Mal Klammer aufmachen: als die US-Designer-Vereinigung die New York Fashion Week Anfang der 1990er Jahre ins Leben rief - anstelle von vorher stattfindenden Modewochen, wo die Labels quer über die Stadt verstreut ihre eigenen Shows veranstalteten und die armen Presseleute wie die Irren herum hetzen mussten - da hatte man dann Zelte am Bryant Park aufgestellt: öffentliche Location, für die Fashion Szene auch wunderbar gelegen. Aber eben: öffentlicher Raum, genutzt für Veranstaltungen, die NICHT öffentlich sind, sondern einer kleinen Szene vorbehalten. Als es dort zu eng wurde und sich auch die Proteste mehrten, zog man angeführt vom inzwischen mitwirkenden Sponsor MB hinaus uptown zum Lincol Center und einem dort angrenzenden Park. Die Location hat kaum jemand geliebt, in den letzten Jahren zogen die Großen schon wieder vermehrt in ihre eignen Spielstätten zurück - selbst Diane von Furstenberg, Präsidentin der Designer-Vereinigung. Und Ende letzten Jahres gab es nun einen Gerichtsentscheid, der MB die exklusive Nutzung des Lincoln Centers und des Parks untersagte. Die Commons gehören allen und sind kein Claim, den die Reichen sich abstecken dürfen sozusagen.

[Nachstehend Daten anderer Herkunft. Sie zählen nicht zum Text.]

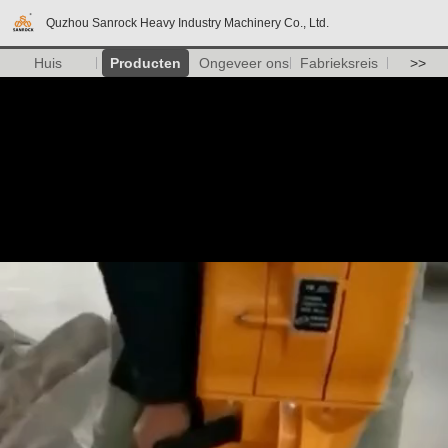
Quzhou Sanrock Heavy Industry Machinery Co., Ltd.
Huis
Producten
Ongeveer ons
Fabrieksreis
>>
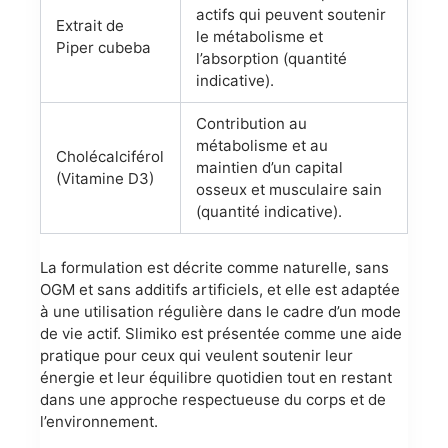
actifs qui peuvent soutenir
Extrait de
le métabolisme et
Piper cubeba
l’absorption (quantité
indicative).
Contribution au
métabolisme et au
Cholécalciférol
maintien d’un capital
(Vitamine D3)
osseux et musculaire sain
(quantité indicative).
La formulation est décrite comme naturelle, sans
OGM et sans additifs artificiels, et elle est adaptée
à une utilisation régulière dans le cadre d’un mode
de vie actif. Slimiko est présentée comme une aide
pratique pour ceux qui veulent soutenir leur
énergie et leur équilibre quotidien tout en restant
dans une approche respectueuse du corps et de
l’environnement.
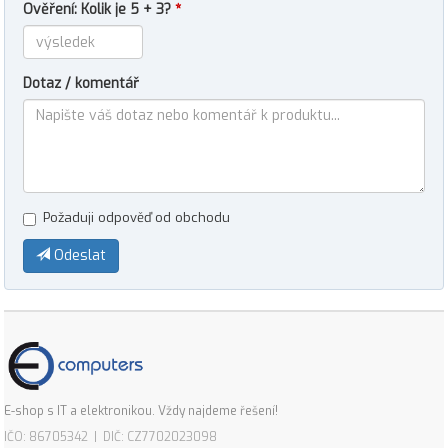
Ověření: Kolik je 5 + 3?
*
Dotaz / komentář
Požaduji odpověď od obchodu
Odeslat
E-shop s IT a elektronikou. Vždy najdeme řešení!
IČO: 86705342 | DIČ: CZ7702023098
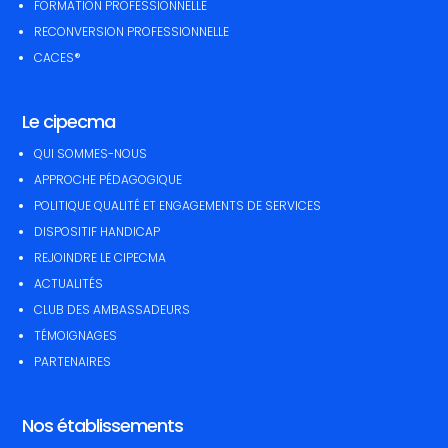
FORMATION PROFESSIONNELLE
RECONVERSION PROFESSIONNELLE
CACES®
Le cipecma
QUI SOMMES-NOUS
APPROCHE PÉDAGOGIQUE
POLITIQUE QUALITÉ ET ENGAGEMENTS DE SERVICES
DISPOSITIF HANDICAP
REJOINDRE LE CIPECMA
ACTUALITÉS
CLUB DES AMBASSADEURS
TÉMOIGNAGES
PARTENAIRES
Nos établissements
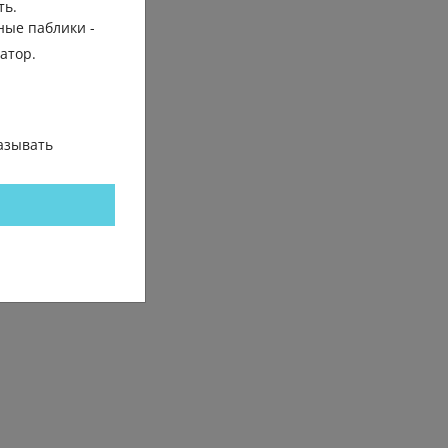
ть.
ные паблики -
гатор.
азывать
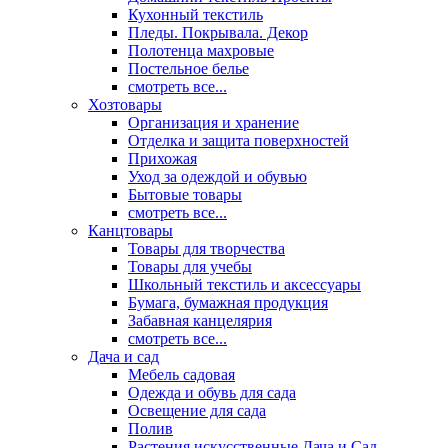
Кухонный текстиль
Пледы. Покрывала. Декор
Полотенца махровые
Постельное белье
смотреть все...
Хозтовары
Организация и хранение
Отделка и защита поверхностей
Прихожая
Уход за одеждой и обувью
Бытовые товары
смотреть все...
Канцтовары
Товары для творчества
Товары для учебы
Школьный текстиль и аксессуары
Бумага, бумажная продукция
Забавная канцелярия
смотреть все...
Дача и сад
Мебель садовая
Одежда и обувь для сада
Освещение для сада
Полив
Растения искусственные Дача и Сад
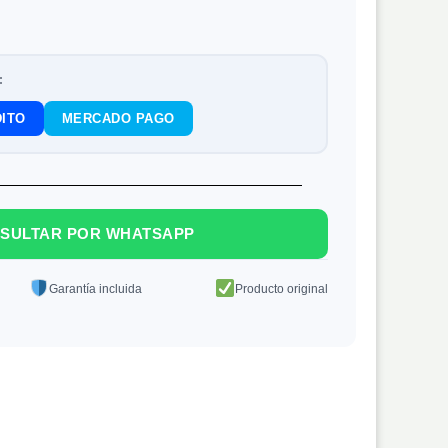
:
ITO
MERCADO PAGO
SULTAR POR WHATSAPP
Garantía incluida
Producto original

Und DEN Streit gibt es um die Zelte in Berlin schon auch. Wobei es hier eben noch absurder ist wenn man daran denkt, dass die "Großen" deutschen Modefirmen, die ja eh schon keine Berliner waren, wie Boss und Escada, längst nicht mehr teilnehmen und viele die MBFW als Raum für jene Kreative auch aus Berlin gedacht haben - die aber in Berlin eben andre Räume bewohnen als die Touristenmeile ums Brandenburger Tor.
Dass Mercedes sich als Sponsor zurückziehen will: das könnte ich mir allerdings vorstellen. Wieviel Interesse wird IMG dann an Berlin noch haben, wo die großspurigen Hoffnungen auf "Nummer 5 in der Welt" schon länger nach Seifenblasen aussahen? Außerdem gibt s ja noch eine große Veränderung für die Berliner Fashion Week - und die steht schon fest: Zalando hat die Bread & Butter übernommen und will die ab nächsten Januar in eine Messe fürs Publikum umwandeln. Verkündet wurde das anlässlich eines Besuchs des immer noch neuen Regierenden Bürgermeisters bei Zalando - und es sollte ein Hoffnungszeichen sein, nachdem der alte Betreiber der Bread & Butter Konkurs anmelden musste. Man kann da eine typische Berlinisierung der Messe erwarten: aber wird das Fachpublikum weiter kommen? Werden sich die Besucherzahlen auf dem alten Niveau halten, womit die Fashion Week immer ihre wirschaftliche Bedeutung behauptet hat?
Im Bereich der bisherigen Mercedes Benz Fashion Week, also der Modewochen der Berliner und deutschen Designerlabels haben sich Vogue und ZEIT mit dem Vogue-Salon und Berliner Salon inzwischen stark engagiert. Das war auch schon ein Signal, dass die Berliner Modewochen nach einer neuen, besseren Regie suchen. (Man erinnere ich an die Fashion Week vom Januar, wo die Herbst-Winter-Schauen mit einer ... Wiederholungsschau mit Sommerkleidchen der New Yorker Designerin Charlotte Ronson eröffnet wurden! Ein derart grotesk alberner Missgriff des zentralen Mangements sorgt gerade unter Profis im Präsentationsgewerbe für Ärger, der lange in den Kleider bleibt.)
Auf jeden Fall: da ist einiges an Bewegung. Die Berliner Zeitung ist nicht immer verlässlich, der kann man peinlich verfrühte Unkenrufe ebenso zutrauen wie wochenlange Jubelberichte zur Eröffnung des BER, die quasi tags darauf um wenigsten 5 Jahre verschoben werden müssen. Aber wenn die einen so promimenten Kommentarplatz dafür wagen: dann haben die sicher schon was läuten hören.